Le Sénat adopte une proposition de loi pour restreindre l'accès à la nationalité française à Mayotte
Le message que cherchent à faire passer les parlementaires et le gouvernement semble clair : "Ne venez pas accoucher à Mayotte". Ce texte vise à limiter l'accès à la nationalité française pour les enfants nés de parents étrangers, dans le but de lutter contre l'immigration clandestine dans le département le plus pauvre de France. Le ministre de la Justice, Gérald Darmanin, a souligné que chaque année, de nombreuses femmes enceintes prennent des risques pour accoucher en France, attirées par la possibilité d'obtenir la nationalité française. Il a également rappelé son engagement en faveur d’un durcissement du droit du sol, ayant proposé auparavant la suppression de ce droit à Mayotte lorsqu’il était ministre des Outre-mer.
"Cette pression migratoire a des conséquences lourdes pour la population mahoraise", a expliqué Stéphane Le Rudulier, sénateur LR des Bouches-du-Rhône et rapporteur de la proposition de loi. Il a ajouté que les écoles mahoraises ne sont pas capables d’accueillir tous les élèves en âge de scolarisation.
Un durcissement déjà en place depuis 2018
Le droit du sol à Mayotte est déjà soumis à un régime dérogatoire depuis 2018. Un enfant né de parents étrangers sur l’île ne peut obtenir la nationalité française que si l’un des parents a résidé de manière régulière à Mayotte pendant au moins trois mois avant la naissance. La loi adoptée par le Sénat mardi modifie cette condition, en l'augmentant à un an de résidence.
La mesure a reçu le soutien massif des élus de droite et du centre, à l’image de la sénatrice de Mayotte, Salama Ramia, élue avec le groupe macroniste RDPI. "Mayotte suffoque", a-t-elle expliqué pour justifier son soutien à cette loi. Toutefois, elle a reconnu que cette mesure, bien qu'importante, ne suffira pas à résoudre les problèmes liés à l'immigration. "Il y a un message fort qui est passé", a-t-elle ajouté.
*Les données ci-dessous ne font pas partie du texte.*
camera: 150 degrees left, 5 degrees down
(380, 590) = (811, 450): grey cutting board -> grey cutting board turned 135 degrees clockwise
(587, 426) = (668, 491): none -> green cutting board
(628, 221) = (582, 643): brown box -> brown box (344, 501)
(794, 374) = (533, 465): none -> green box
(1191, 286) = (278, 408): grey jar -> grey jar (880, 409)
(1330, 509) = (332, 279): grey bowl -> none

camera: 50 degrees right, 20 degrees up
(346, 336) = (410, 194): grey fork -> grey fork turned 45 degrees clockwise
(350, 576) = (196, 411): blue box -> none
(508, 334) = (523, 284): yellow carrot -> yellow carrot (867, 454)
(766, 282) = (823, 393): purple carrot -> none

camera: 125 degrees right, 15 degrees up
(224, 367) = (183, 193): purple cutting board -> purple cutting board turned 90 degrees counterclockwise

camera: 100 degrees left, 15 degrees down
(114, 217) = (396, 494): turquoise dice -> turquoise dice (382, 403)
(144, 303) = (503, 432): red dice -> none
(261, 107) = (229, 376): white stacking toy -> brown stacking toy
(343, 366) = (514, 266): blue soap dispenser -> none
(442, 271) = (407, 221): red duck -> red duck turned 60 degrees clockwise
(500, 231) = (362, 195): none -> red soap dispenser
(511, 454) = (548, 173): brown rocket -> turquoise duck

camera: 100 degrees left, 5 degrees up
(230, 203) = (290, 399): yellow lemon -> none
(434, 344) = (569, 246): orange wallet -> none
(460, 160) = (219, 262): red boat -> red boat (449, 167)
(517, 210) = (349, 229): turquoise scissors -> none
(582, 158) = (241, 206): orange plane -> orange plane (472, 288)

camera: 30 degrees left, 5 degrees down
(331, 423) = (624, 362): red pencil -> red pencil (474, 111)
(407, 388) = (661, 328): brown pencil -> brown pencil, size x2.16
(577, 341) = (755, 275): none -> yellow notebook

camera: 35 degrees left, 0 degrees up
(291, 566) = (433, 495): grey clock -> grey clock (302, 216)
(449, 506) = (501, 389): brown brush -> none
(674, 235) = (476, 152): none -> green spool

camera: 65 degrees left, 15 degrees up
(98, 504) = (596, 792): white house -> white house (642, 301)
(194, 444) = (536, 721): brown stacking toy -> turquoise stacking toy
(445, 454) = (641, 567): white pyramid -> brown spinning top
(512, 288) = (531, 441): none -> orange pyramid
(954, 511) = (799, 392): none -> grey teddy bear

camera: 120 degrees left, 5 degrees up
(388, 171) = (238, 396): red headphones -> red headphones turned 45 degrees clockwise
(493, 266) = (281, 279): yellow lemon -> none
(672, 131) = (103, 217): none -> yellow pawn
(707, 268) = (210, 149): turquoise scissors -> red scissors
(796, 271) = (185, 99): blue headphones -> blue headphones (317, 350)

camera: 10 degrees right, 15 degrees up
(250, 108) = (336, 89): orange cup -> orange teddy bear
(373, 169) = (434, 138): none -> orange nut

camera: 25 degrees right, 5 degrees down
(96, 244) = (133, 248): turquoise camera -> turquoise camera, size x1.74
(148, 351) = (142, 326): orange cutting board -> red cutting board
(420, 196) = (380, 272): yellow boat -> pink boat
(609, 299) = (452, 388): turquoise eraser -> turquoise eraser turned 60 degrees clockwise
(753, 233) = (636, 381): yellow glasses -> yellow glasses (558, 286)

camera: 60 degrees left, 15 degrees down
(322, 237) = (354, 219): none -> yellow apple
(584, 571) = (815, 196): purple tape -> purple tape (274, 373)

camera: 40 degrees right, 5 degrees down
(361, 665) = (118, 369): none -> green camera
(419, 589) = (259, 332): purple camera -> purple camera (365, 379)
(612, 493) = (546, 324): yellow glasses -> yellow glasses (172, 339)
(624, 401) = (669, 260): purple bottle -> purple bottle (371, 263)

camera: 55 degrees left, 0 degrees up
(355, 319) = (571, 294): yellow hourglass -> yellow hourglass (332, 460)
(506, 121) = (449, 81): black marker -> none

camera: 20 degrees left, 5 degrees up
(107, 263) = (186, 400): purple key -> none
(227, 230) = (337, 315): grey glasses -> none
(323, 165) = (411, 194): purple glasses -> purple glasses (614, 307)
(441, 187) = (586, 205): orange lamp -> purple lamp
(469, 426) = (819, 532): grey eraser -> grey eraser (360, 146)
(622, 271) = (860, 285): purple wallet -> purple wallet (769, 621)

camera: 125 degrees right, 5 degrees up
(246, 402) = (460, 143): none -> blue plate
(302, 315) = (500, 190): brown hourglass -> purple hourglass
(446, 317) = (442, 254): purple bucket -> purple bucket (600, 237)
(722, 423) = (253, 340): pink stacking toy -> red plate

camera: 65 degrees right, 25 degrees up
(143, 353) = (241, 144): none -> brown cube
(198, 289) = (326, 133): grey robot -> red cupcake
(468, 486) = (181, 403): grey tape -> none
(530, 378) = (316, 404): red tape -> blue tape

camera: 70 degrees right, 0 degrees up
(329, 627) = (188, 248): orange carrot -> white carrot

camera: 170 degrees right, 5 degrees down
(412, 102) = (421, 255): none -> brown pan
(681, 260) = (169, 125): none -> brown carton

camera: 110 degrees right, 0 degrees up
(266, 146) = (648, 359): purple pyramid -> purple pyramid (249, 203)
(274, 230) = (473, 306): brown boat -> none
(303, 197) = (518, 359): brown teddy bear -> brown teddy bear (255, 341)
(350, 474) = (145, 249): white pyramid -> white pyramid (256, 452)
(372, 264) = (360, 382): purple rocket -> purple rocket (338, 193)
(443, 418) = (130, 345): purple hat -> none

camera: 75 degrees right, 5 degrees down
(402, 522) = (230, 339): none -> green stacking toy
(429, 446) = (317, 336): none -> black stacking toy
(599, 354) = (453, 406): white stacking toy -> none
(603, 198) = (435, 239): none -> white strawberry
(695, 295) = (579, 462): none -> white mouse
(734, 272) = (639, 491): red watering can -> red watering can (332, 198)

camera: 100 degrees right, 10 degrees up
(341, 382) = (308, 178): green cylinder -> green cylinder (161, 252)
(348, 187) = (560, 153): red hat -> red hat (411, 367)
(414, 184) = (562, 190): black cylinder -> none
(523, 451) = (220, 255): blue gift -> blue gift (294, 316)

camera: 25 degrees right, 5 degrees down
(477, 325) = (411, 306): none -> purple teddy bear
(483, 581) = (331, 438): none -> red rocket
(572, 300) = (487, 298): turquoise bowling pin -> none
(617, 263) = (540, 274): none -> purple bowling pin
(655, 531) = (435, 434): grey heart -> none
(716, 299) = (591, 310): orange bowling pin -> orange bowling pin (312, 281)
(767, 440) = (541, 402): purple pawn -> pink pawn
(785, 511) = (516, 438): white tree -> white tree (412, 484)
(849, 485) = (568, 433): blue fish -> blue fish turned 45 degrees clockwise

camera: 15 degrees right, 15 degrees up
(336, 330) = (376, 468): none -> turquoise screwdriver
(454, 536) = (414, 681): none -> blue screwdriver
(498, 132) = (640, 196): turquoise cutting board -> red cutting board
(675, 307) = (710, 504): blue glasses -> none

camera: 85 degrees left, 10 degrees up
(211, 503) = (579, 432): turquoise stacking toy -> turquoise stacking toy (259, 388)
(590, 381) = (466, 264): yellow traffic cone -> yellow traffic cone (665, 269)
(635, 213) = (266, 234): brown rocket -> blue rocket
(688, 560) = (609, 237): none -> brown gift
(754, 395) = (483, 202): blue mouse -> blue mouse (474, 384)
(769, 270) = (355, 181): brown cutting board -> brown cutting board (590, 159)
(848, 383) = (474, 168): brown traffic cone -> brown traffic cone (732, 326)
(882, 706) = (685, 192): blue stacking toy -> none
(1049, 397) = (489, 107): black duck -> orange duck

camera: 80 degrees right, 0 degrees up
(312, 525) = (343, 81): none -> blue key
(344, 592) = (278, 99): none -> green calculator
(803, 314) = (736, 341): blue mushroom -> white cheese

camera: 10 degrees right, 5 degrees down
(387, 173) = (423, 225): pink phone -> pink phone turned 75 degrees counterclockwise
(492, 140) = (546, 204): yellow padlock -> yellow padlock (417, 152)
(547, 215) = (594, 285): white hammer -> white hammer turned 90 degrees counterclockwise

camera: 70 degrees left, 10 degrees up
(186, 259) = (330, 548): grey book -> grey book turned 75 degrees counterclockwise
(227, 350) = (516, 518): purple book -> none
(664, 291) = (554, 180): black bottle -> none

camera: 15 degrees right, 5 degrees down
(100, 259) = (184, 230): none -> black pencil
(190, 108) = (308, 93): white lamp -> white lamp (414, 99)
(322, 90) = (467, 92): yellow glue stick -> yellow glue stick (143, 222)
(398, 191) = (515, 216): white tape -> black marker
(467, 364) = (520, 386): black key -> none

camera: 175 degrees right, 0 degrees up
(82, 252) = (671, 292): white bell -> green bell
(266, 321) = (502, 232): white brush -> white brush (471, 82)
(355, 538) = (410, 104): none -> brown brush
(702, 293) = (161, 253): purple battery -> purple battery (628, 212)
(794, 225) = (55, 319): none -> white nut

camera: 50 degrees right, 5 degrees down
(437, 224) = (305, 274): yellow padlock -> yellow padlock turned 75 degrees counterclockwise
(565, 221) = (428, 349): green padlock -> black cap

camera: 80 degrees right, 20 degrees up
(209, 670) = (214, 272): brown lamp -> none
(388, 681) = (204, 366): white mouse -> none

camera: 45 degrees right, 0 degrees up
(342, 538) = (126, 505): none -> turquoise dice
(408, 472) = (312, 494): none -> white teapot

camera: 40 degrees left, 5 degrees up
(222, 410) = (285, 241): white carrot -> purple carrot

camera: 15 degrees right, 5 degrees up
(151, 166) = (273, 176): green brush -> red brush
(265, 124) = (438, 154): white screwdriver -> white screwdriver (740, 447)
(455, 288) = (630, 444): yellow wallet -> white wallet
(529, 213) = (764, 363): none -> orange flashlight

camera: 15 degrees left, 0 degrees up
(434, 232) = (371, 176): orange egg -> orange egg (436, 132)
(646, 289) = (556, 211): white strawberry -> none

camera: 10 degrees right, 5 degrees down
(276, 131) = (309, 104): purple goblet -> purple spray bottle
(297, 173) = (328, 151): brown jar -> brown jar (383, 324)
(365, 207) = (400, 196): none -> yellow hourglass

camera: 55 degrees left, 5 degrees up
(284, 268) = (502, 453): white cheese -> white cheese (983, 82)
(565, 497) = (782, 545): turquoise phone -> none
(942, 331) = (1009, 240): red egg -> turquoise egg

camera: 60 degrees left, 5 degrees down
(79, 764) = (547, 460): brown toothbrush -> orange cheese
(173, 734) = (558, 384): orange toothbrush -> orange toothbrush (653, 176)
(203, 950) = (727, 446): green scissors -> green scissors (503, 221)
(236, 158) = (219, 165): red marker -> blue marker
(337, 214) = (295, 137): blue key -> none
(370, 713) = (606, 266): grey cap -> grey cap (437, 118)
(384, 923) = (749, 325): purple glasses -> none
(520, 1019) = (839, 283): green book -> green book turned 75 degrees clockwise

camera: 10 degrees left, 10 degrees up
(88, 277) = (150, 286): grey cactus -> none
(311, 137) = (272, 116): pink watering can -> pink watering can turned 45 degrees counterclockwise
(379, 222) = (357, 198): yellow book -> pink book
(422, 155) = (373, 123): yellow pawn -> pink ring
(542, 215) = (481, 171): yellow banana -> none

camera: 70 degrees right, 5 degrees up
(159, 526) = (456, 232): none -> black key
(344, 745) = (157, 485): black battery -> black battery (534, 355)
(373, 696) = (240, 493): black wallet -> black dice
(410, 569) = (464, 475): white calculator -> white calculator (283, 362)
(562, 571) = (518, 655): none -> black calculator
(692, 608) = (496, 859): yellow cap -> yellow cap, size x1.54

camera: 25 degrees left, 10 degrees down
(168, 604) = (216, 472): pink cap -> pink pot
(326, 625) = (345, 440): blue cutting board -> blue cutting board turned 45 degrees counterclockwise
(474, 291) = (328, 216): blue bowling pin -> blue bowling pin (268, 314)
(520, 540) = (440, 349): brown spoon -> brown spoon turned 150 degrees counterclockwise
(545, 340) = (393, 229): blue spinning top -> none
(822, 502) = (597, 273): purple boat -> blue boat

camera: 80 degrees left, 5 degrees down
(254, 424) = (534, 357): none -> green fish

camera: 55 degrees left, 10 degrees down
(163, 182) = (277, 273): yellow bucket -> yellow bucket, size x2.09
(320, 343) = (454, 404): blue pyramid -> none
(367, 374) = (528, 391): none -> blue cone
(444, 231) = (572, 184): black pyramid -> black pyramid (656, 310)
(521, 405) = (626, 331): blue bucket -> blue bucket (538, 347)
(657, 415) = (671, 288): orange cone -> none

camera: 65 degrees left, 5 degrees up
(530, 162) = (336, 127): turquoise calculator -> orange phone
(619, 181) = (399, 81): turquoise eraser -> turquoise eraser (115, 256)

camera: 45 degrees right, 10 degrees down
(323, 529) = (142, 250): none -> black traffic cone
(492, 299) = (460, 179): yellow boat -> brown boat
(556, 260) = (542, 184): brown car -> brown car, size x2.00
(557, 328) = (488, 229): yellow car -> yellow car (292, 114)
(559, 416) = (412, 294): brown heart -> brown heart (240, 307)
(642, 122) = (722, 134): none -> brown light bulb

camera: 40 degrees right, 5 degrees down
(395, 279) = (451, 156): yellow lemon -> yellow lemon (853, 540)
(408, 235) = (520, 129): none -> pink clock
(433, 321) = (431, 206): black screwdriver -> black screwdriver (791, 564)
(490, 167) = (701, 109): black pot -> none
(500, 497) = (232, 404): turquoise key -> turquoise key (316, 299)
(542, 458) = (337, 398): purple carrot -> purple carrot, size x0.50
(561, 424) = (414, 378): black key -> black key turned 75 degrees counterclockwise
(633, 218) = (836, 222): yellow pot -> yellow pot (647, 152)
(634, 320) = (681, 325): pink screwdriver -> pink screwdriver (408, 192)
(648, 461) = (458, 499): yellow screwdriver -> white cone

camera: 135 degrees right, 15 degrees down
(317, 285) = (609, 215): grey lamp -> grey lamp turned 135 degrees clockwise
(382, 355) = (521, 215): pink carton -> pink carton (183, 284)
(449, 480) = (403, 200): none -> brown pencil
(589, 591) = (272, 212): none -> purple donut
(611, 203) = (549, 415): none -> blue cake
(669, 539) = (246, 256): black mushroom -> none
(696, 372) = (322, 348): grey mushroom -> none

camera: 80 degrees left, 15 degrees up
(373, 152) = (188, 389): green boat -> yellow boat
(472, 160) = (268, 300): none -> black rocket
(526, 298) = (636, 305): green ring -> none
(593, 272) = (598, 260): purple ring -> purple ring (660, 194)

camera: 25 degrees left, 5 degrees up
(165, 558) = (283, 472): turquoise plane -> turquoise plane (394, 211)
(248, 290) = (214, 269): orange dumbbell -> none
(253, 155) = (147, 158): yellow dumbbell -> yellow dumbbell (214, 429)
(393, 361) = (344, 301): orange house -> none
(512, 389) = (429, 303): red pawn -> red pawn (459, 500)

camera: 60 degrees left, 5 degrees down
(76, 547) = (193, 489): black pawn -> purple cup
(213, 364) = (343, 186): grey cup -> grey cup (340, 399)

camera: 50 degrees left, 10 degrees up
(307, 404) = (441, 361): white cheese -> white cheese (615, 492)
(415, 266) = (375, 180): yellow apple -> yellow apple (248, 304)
Des ajustements apportés par le Sénat
La version du texte adoptée par le Sénat mardi est cependant différente de celle votée à l’Assemblée nationale début février. Au départ, la loi prévoyait que les deux parents doivent avoir résidé régulièrement à Mayotte pendant au moins trois ans avant la naissance de l’enfant. Mais cette proposition a été jugée "disproportionnée" par les sénateurs. Craignant une inconstitutionnalité et l'impact sur les familles monoparentales, ils ont opté pour un assouplissement, réduisant la durée de résidence à un an et n’exigeant plus que l’un des deux parents justifie d’une résidence régulière.
Stéphane Le Rudulier a expliqué que la mesure initiale, qui imposait aux deux parents d’être en situation régulière, aurait pu entraîner des reconnaissances frauduleuses, un phénomène bien connu à Mayotte. Salama Ramia a tenté de rétablir la version plus stricte, estimant que les reconnaissances frauduleuses sont déjà un problème majeur, mais sa proposition a été rejetée par les sénateurs.
Une opposition de gauche
L'opposition au durcissement du droit du sol est venue principalement des sénateurs de gauche. Evelyne Corbière Naminzo (groupe communiste, La Réunion) a critiqué le texte, soulignant que les enfants n'ont pas choisi leur lieu de naissance ni la situation administrative de leurs parents. Selon elle, la loi est inconstitutionnelle et inefficace.
Certains élus ont estimé que la législation de 2018, bien qu’elle ait réduit le nombre de naturalisations, n’a pas freiné l’immigration illégale, ni la natalité. Corinne Narassiguin (groupe socialiste, Seine-Saint-Denis) a plaidé que remettre en cause les droits d'accès à la nationalité n'est pas la solution aux problèmes migratoires.
Saïd Omar Oili, sénateur mahorais, a également voté contre la proposition de loi. Selon lui, cette loi risque de créer "de faux espoirs" pour la population locale. Il a suggéré que le gouvernement travaille plutôt sur des solutions comme des cartes de séjour territorialisées, une position partagée par Salama Ramia. Les élus mahorais rencontreront le ministre des Outre-mer, Manuel Valls, pour discuter de ces propositions.
Le texte en attente d’un compromis
Le texte, qui a été voté dans une version différente de celle adoptée par l’Assemblée nationale, doit désormais passer par une commission mixte paritaire. Députés et sénateurs devront se mettre d'accord sur une version commune de la loi. Le principal point de désaccord reste la question de savoir si la condition de résidence doit concerner un seul parent ou les deux. Une fois le compromis trouvé, le texte sera soumis à une dernière lecture avant son adoption définitive, marquant un durcissement effectif du droit du sol à Mayotte.